Chart understanding data:
━━━━━━

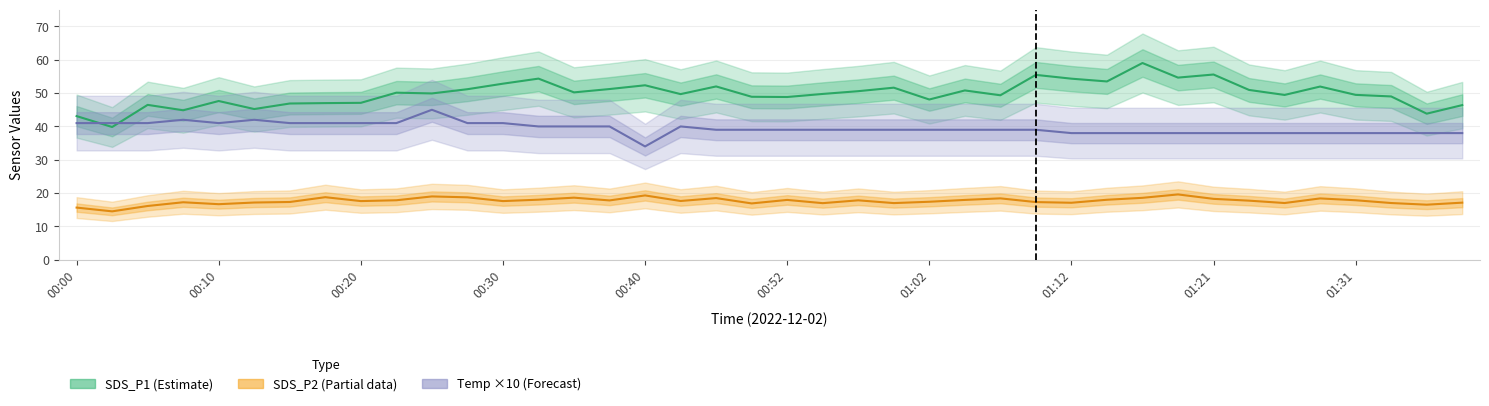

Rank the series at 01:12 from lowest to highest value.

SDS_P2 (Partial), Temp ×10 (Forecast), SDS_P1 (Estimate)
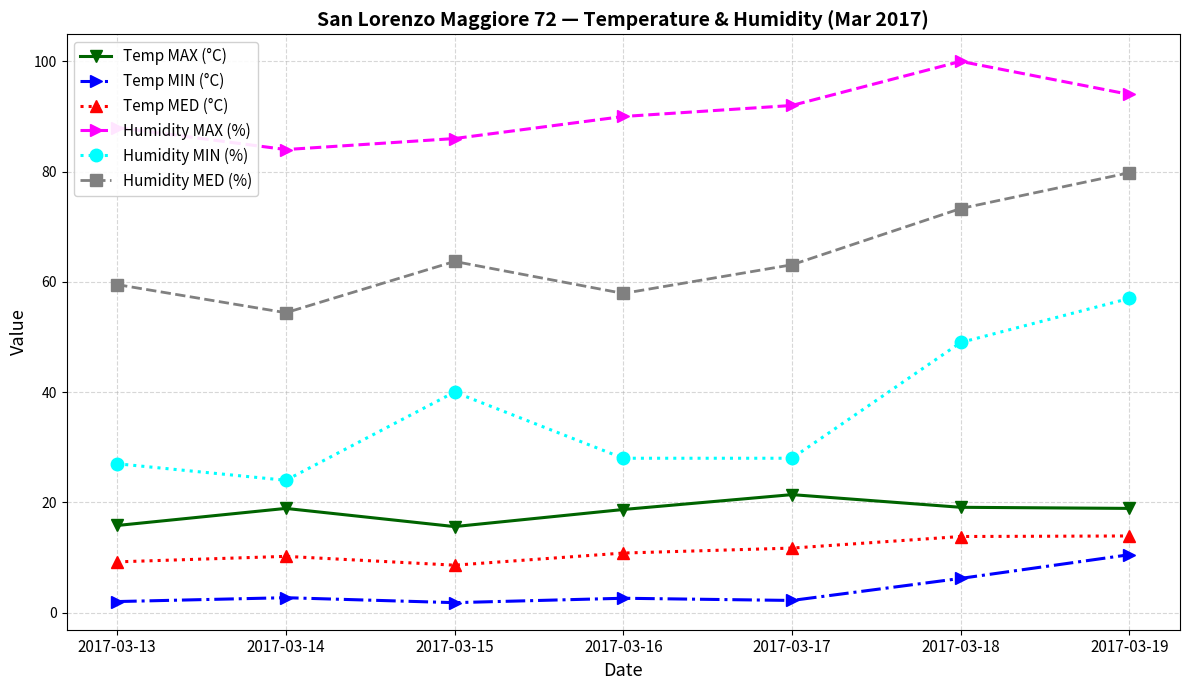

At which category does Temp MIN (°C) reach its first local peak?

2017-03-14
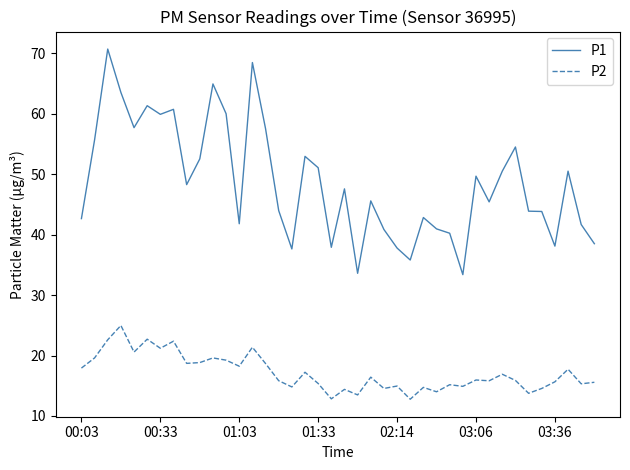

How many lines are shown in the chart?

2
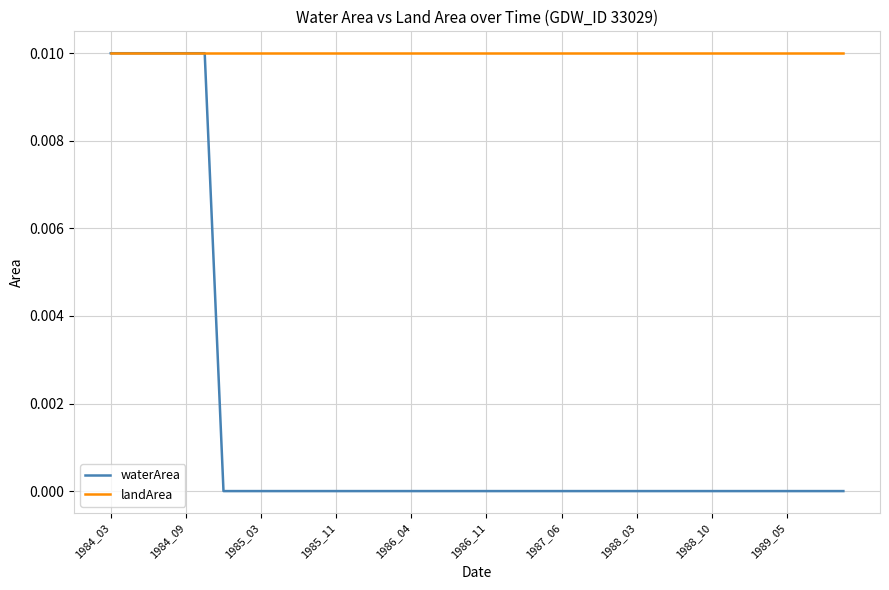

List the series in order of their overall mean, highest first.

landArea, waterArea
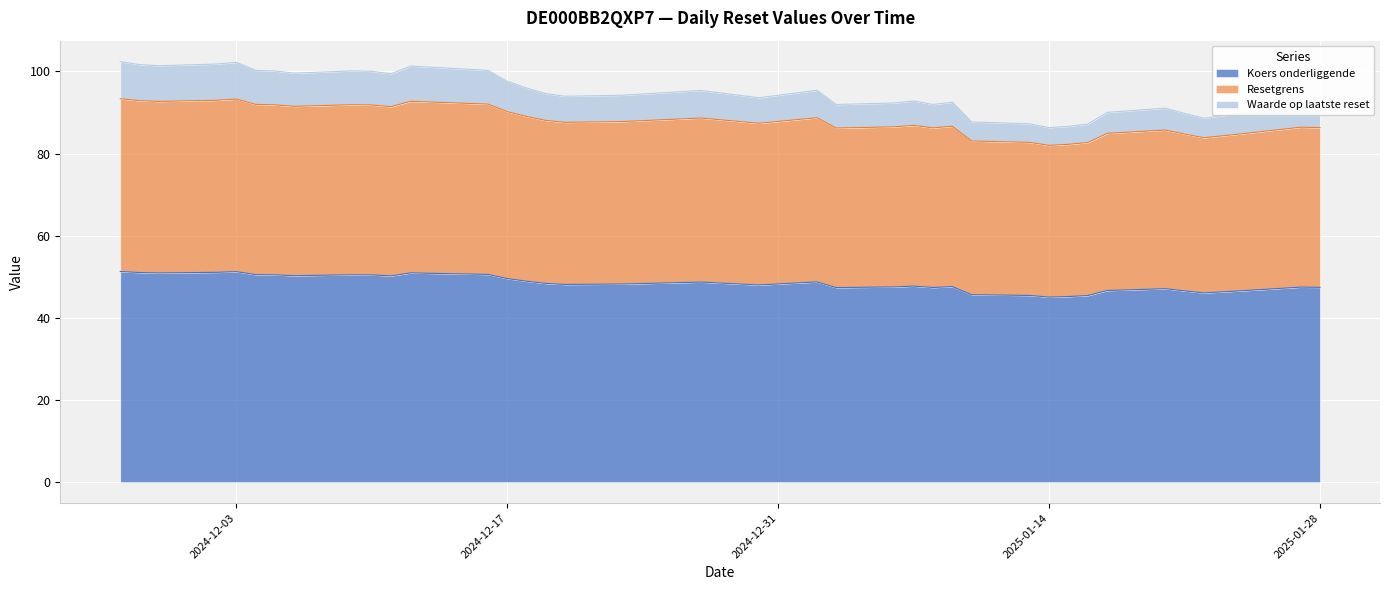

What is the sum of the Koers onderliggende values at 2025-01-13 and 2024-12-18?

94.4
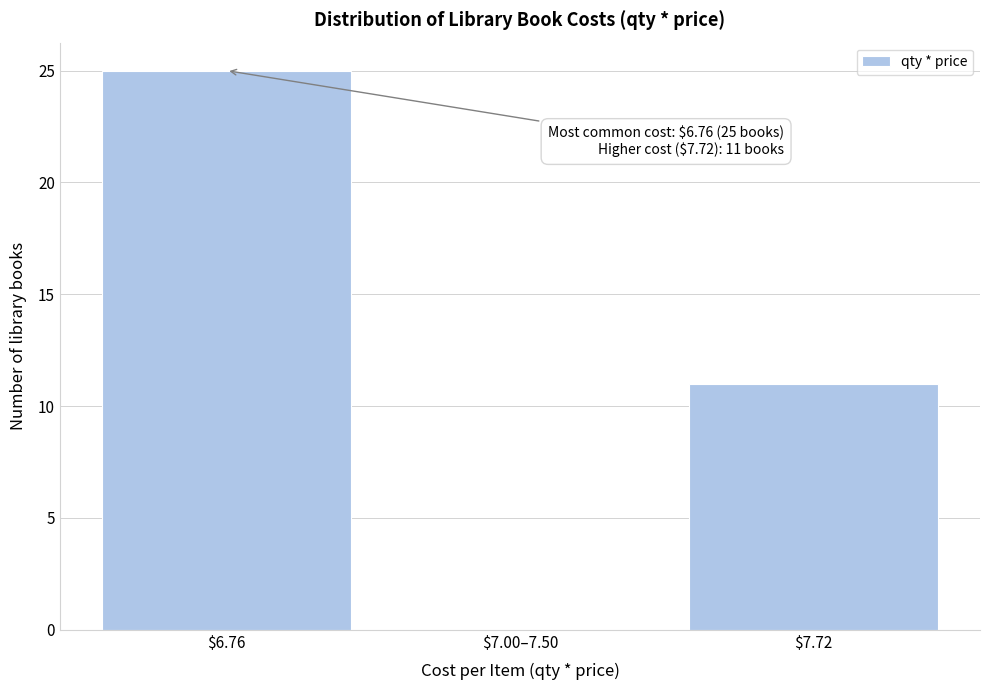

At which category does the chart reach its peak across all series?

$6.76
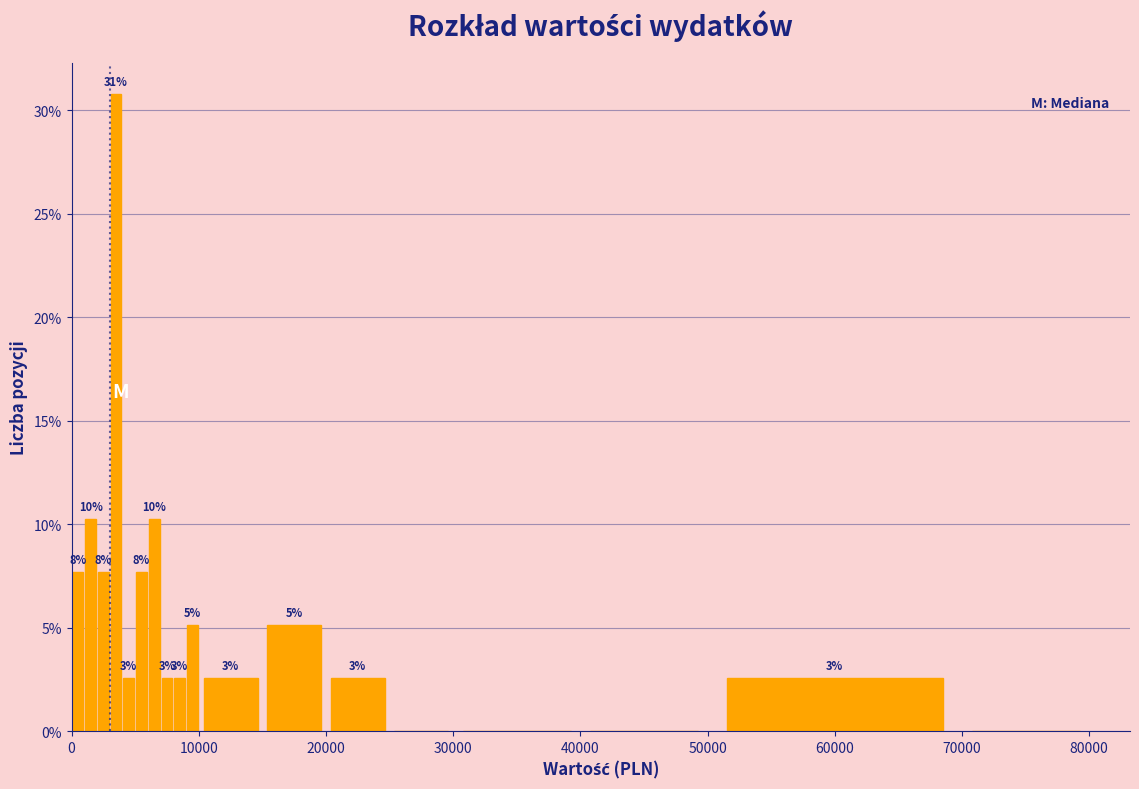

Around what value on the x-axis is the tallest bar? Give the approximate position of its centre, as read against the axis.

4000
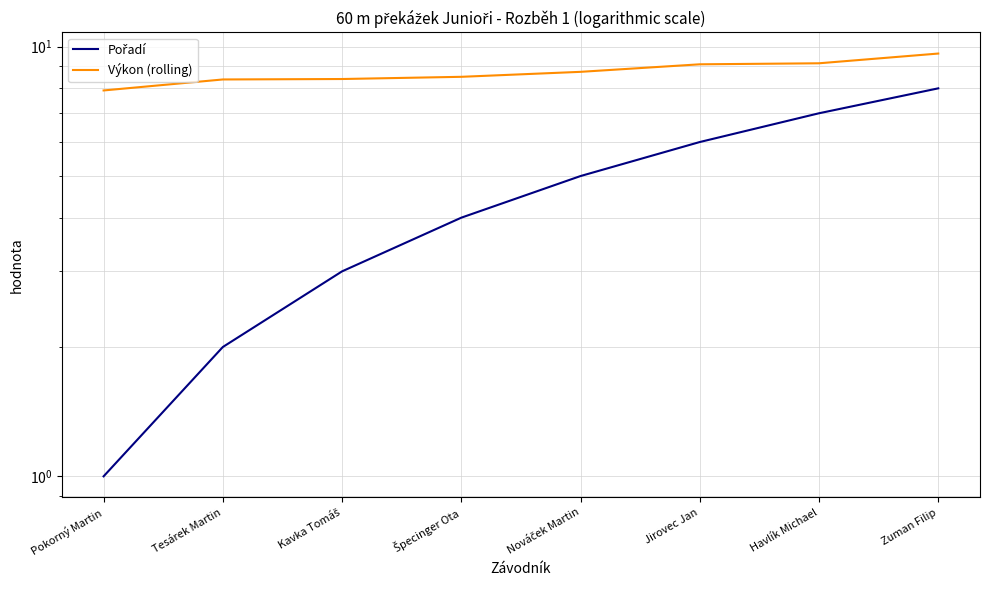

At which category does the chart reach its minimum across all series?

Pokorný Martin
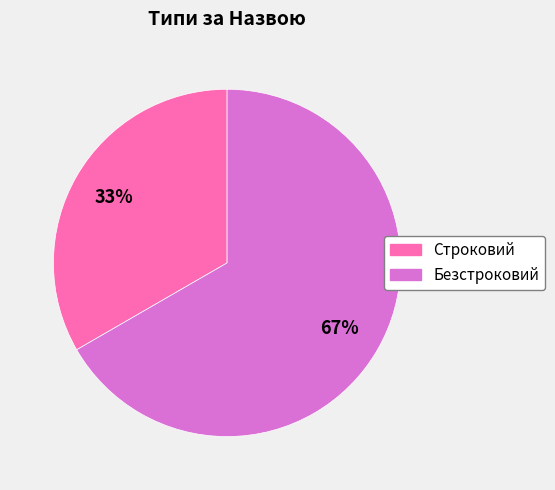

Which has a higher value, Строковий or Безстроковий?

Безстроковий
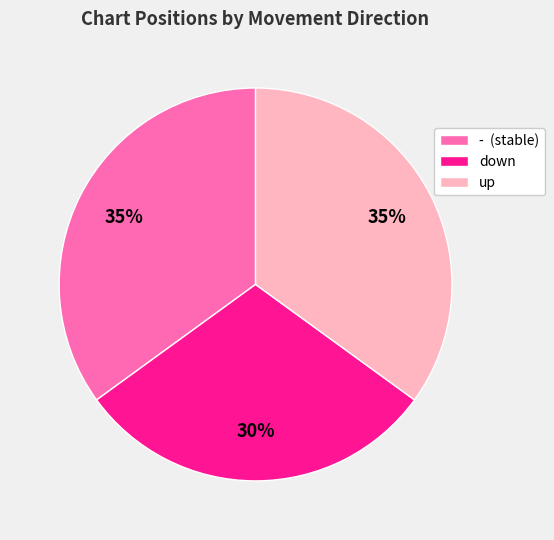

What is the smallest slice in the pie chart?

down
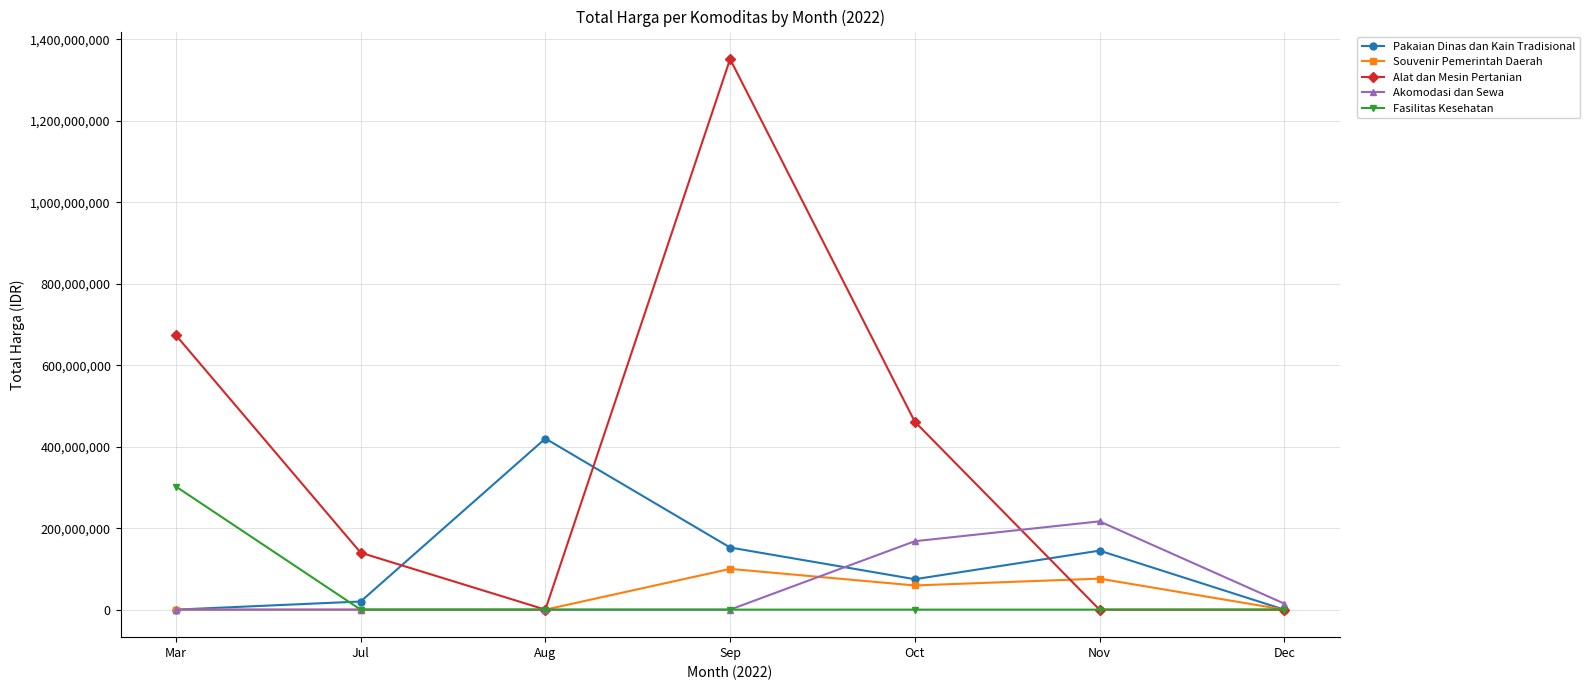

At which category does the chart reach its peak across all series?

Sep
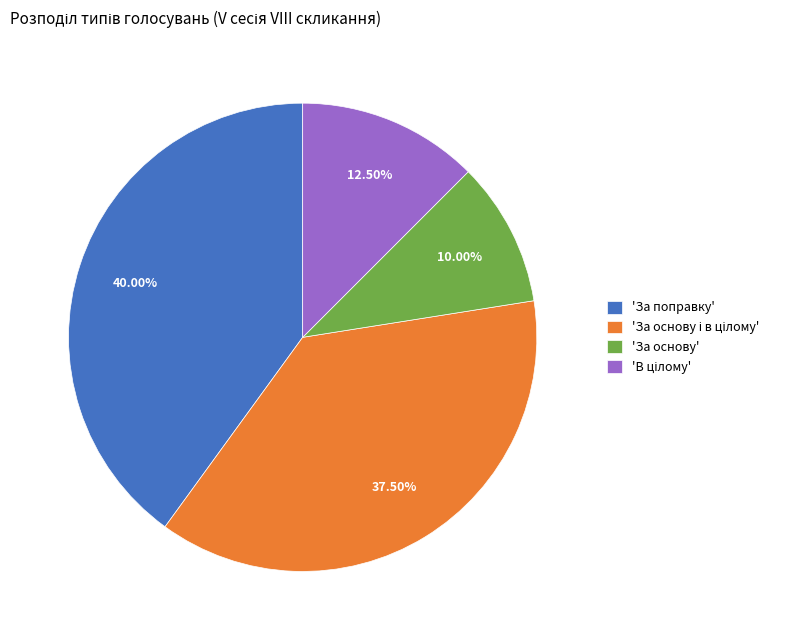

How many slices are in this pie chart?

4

━━━━━━

INSTRUCTION
Return every line of the material above verbatim, omitting the pictures.

TASK OUTPUT
Rank the series at 01:12 from lowest to highest value.

SDS_P2 (Partial), Temp ×10 (Forecast), SDS_P1 (Estimate)

At which category does Temp MIN (°C) reach its first local peak?

2017-03-14

How many lines are shown in the chart?

2

List the series in order of their overall mean, highest first.

landArea, waterArea

What is the sum of the Koers onderliggende values at 2025-01-13 and 2024-12-18?

94.4

At which category does the chart reach its peak across all series?

$6.76

Around what value on the x-axis is the tallest bar? Give the approximate position of its centre, as read against the axis.

4000

At which category does the chart reach its minimum across all series?

Pokorný Martin

Which has a higher value, Строковий or Безстроковий?

Безстроковий

What is the smallest slice in the pie chart?

down

At which category does the chart reach its peak across all series?

Sep

How many slices are in this pie chart?

4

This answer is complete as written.